I’ve tried gardening and reading at the same time by listening to books on my smart phone. The result was that I was a dumber reader and a dumber gardener than I would have been had I been paying full attention to one or the other. I can water the garden effectively enough while listening to a book, but try listening to a book when you are weeding or reaching for that ripe tomato in the center of a raised bed or spreading compost or mulch and you are likely to plant your earphones in the soil.
Being a fairly literate man with a job that requires reading numerous books and articles to stay on the cutting edge of ministry, I could end my dilemma by opting out of gardening altogether. I could buy all my food from farmers markets, grocery stores, and restaurants. That appears to be the answer in the global community where specialization is touted as the most efficient and intelligent way to live. You grow my food and I will study the Bible and theology and tell you what to believe about God.
If you think that last sentence sounded askew or flat wrong, I am glad. You have not farmed out to me the job of deciding what you will believe in spite of my credentials as a preacher and teacher of the Bible and theology. Why then would I farm out to food experts the job of growing, processing, cooking, and even serving the food I eat? It is no more the job of the “food industry” to feed you and me than it is the job of “preachers” to tell you what to believe about God.
Can experts in the food industry inform us about food? Heavens yes! They work with food a lot and should have learned a thing or two about it. But do not, I repeat do not, accept what the food industry tells you about what you should eat or how your food should be grown without challenging it and testing it yourself.
The same can be said about your beliefs. Can preachers and theology teachers inform you about interpreting the scriptures accurately and determining beliefs that are revealed in scripture, illumined by tradition, vivified by personal experience, and confirmed by reason? I hope to heaven we can. But do not, I repeat, do not accept what preachers and teachers of theology tell you is right belief without challenging it and testing it yourself.
I am making a case here for you to be a reader and for you to be a gardener whether you are rural, urban, or suburban, and regardless of your day job. Do not farm out your faith and do not farm out your nutrition to someone else. Materially participate in both so that you read and pray as well as listen to sermons and lessons as you establish and grow your faith; and so that you will also plant, cultivate, harvest, and cook as well as buy food from others and occasionally go out to eat.
Remember that being “literate” is a fairly modern concept, that books were once a rarity and the printed word scarce.
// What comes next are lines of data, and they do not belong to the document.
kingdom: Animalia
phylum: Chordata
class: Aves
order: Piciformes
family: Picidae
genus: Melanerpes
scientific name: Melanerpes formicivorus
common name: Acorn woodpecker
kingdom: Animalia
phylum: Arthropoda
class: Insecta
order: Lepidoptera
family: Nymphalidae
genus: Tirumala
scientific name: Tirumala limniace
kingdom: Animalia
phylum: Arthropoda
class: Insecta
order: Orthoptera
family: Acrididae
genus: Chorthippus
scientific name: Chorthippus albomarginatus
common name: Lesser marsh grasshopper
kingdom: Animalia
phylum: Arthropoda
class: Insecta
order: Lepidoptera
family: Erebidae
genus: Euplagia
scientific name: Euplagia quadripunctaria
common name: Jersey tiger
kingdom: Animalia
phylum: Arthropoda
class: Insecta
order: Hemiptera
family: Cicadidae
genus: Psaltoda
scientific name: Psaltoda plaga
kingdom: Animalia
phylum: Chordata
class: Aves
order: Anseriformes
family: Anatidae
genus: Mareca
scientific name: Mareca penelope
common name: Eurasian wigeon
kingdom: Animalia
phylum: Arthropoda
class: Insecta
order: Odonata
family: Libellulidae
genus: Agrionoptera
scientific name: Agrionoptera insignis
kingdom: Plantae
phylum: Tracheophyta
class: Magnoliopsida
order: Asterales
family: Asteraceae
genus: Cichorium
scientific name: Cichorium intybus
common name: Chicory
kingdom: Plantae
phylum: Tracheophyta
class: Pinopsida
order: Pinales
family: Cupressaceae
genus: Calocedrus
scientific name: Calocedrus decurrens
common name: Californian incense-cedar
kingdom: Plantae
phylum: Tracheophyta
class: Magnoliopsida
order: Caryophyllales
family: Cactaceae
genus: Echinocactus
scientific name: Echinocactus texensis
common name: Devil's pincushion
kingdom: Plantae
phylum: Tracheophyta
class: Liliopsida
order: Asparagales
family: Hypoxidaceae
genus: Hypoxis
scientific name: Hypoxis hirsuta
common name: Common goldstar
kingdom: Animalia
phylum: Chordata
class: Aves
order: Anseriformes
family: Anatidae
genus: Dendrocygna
Were people dumb before they were literate? Heavens no. Many were knowledgeale and wise because they were observant. They paid attention and learned much about God the Creator, God the Redeemer, and God the Sustainer from gardening and farming to feed their households. That kind of visceral knowledge comes from engagement rather than book learning. As we advance, may we reclaim the knowledge that can only be gained when we “farm the fertile land from which we were taken” (Geneis 3:23).